Being a fan of slow-paced, foreign, and period piece movies, I was pretty surprised at how much this movie bored me. I'm writing this review to try to sort out my feelings of bewilderment.
I think one problem is the use of John Malkovich. We've seen him soar to great heights in the paradoxical "Being John Malkovich" and "The Glass Menagerie", but here his monotone is overly droll and predictable, almost as if he is playing off himself in a Saturday Night Live sketch. In fact the most enjoyable part of this movie was the scene where Mr. Malkovich twirls the umbrella in an ambiguously literal attempt to hypnotize Isabel. If only there were more of these elements in the film....
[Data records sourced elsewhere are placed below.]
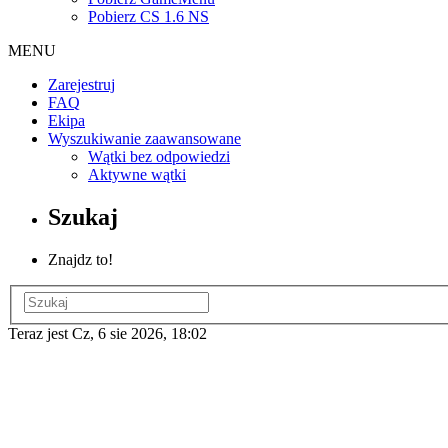
Pobierz CS 1.6 NS
MENU
Zarejestruj
FAQ
Ekipa
Wyszukiwanie zaawansowane
Wątki bez odpowiedzi
Aktywne wątki
Szukaj
Znajdz to!
Teraz jest Cz, 6 sie 2026, 18:02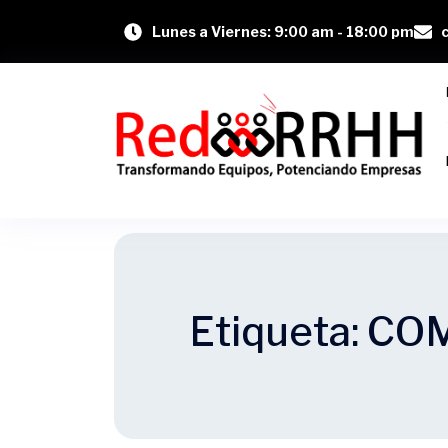
Lunes a Viernes: 9:00 am - 18:00 pm
Etiqueta:
CO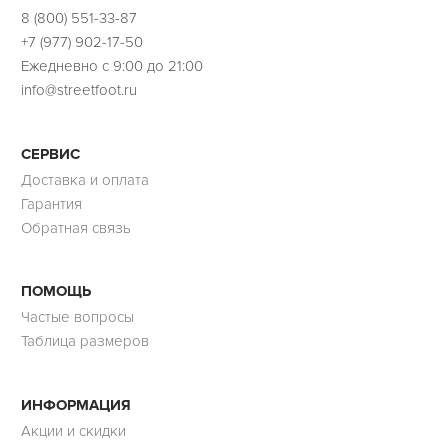
8 (800) 551-33-87
+7 (977) 902-17-50
Ежедневно с 9:00 до 21:00
info@streetfoot.ru
СЕРВИС
Доставка и оплата
Гарантия
Обратная связь
ПОМОЩЬ
Частые вопросы
Таблица размеров
ИНФОРМАЦИЯ
Акции и скидки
Then there's Nicole Kidman, whose underachieving attempts at acting has managed to ruin films by not one but two of the greats: Ms. Campion and Stanley Kubrick. Her delivery was similar to Gwyneth Paltrow's in "Mr. Ripley" -- obviously lost. She's just another pretty face thrown into a role of substance after receiving excessive amounts of hype. Watching them act gives me the same feeling I get watching the members of Milli Vanilli try to sing. In their element, they can be undeniably sexy or cute, but in deeper roles the viewer is left completely clueless to their characters' motives. Is Isabel supposed to be docile, alluring, witty, in-control, charismatic, or not-in-control? We can't tell.
In this mess, Barbara Hershey and Martin Donovan as the sickly cousin were both very good. But alongside the weak link Kidman there was little they could do. And Campion made some extremely unusual stylistic sidetracks, the very sidetracks that work in the Holy Smoke India scenes. But in a period piece the fading dream suitors, inexplicable intro, and Chaplin filters seemed inappropriate, although one has to admire her for trying. Even when I don't agree with her methods I respect her sense of adventure (but let's face it, I'll love her forever because of Sweetie). With a little more humility from Campion, a different Isabel, and a more invigorated Malkovich this film might have worked.
For a good treatment of James, try to scare up a copy of the 1961 film The Innocents.